Re: "sudo" command passwd is not canceled.
(Woops. I keep forgetting debian-user does the return address right.)
On Wed, Jan 4, 2012 at 8:26 PM, chengshid <email@example.com> wrote:
> 于 2012年01月04日 14:45, Bob Proulx 写道:
>> chengshid wrote:
>>> "sudo" command passwd is not canceled since i modify the follows files.
>>> /usr/share/polkit-1/actions/ and /etc/pam.d/
>>> the /etc/sudoers file have modified with no required passwd.
>>> help me! thanks.
>> I do not understand what you are asking. Are you saying that it is
>> not requiring a password now? The default password timeout is 15
>> Use 'sudo -k' to revoke your permissions.
>> use 'sudo -l' to list information about what you are allowed. This
>> will display any NOPASSWD flags set in the file.
> $sudo -l
> (ALL : ALL) NOPASSWD: ALL
> (ALL : ALL) ALL
> This my content of sudoers
> # This file MUST be edited with the 'visudo' command as root.
Just in case, I'll ask. You didn't edit /etc/sudoers or any files
under /etc/sudoers.d directly, of course?
(Took me a while to find the "visudo -f <file>" option for the included files.)
> # Please consider adding local content in /etc/sudoers.d/ instead of
> # directly modifying this file.
> # See the man page for details on how to write a sudoers file.
> Defaults env_reset
> # Host alias specification
> # User alias specification
> # Cmnd alias specification
> # User privilege specification
> root ALL=(ALL:ALL) ALL
Odd that root would have to use the password where all the rest don't. But, ...
> user ALL=(ALL:ALL)NOPASSWD: ALL
That's a huge security hole. You don't want to do that. That's almost
the same thing as letting root log in without a password.

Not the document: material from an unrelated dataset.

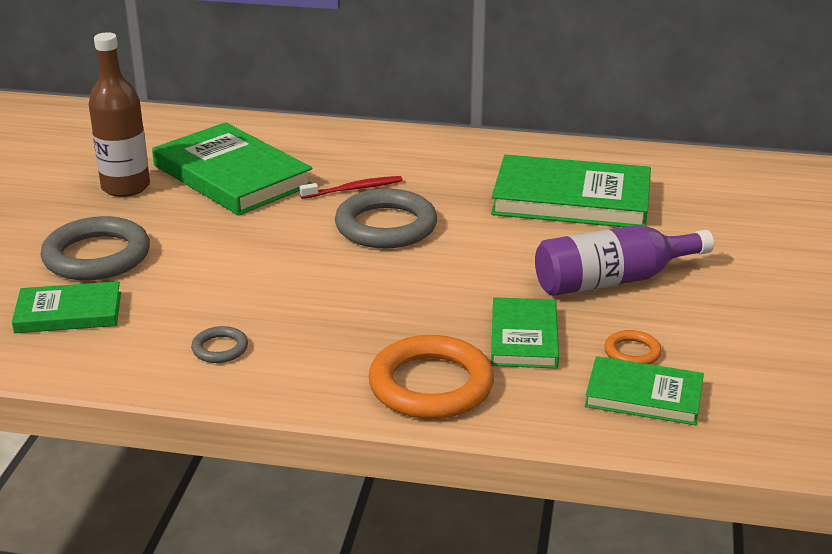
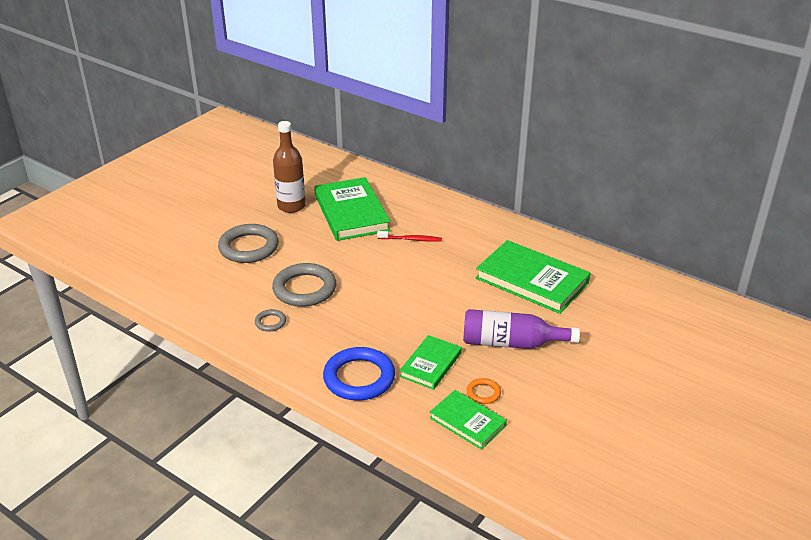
camera: 25 degrees right, 5 degrees up
green book [12,281,121,333] -> none
grey ring [335,189,437,249] -> grey ring moved to [272,263,336,307]
orange ring [368,335,494,419] -> blue ring [323,347,395,401]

You should have one user that you only log in to for administration
purposes. You might be tempted to call the user "admin" but it's
better not to use a name that is easily guessed.
Let's say I call my administrator user "bigboy". (I don't, but let's
say I do.) Then that line would be
user bigboy=(ALL:ALL)NOPASSWD: ALL
which is better, but not by a whole lot.
It's best to just get used to using the password, and, in fact, I
would leave off the network ALL.
> # Allow members of group sudo to execute any command
> %sudo ALL=(ALL:ALL) ALL
It doesn't look like you've defined any users in the %sudo group.
(That would be like an administration group, and you can call it
something else, if you want, maybe "admin".)
> # See sudoers(5) for more information on "#include" directives:
> #includedir /etc/sudoers.d
I'm going to repeat myself.
Maybe you're just practicing on that computer, so you don't want to
have fight with password issues in addition to figuring out what the
commands mean and how to use them. But then you'll be learning bad
habits too. The goal of disabling passwords is not a good goal.
As far as your problems with ACLs, I'm not going to comment on that.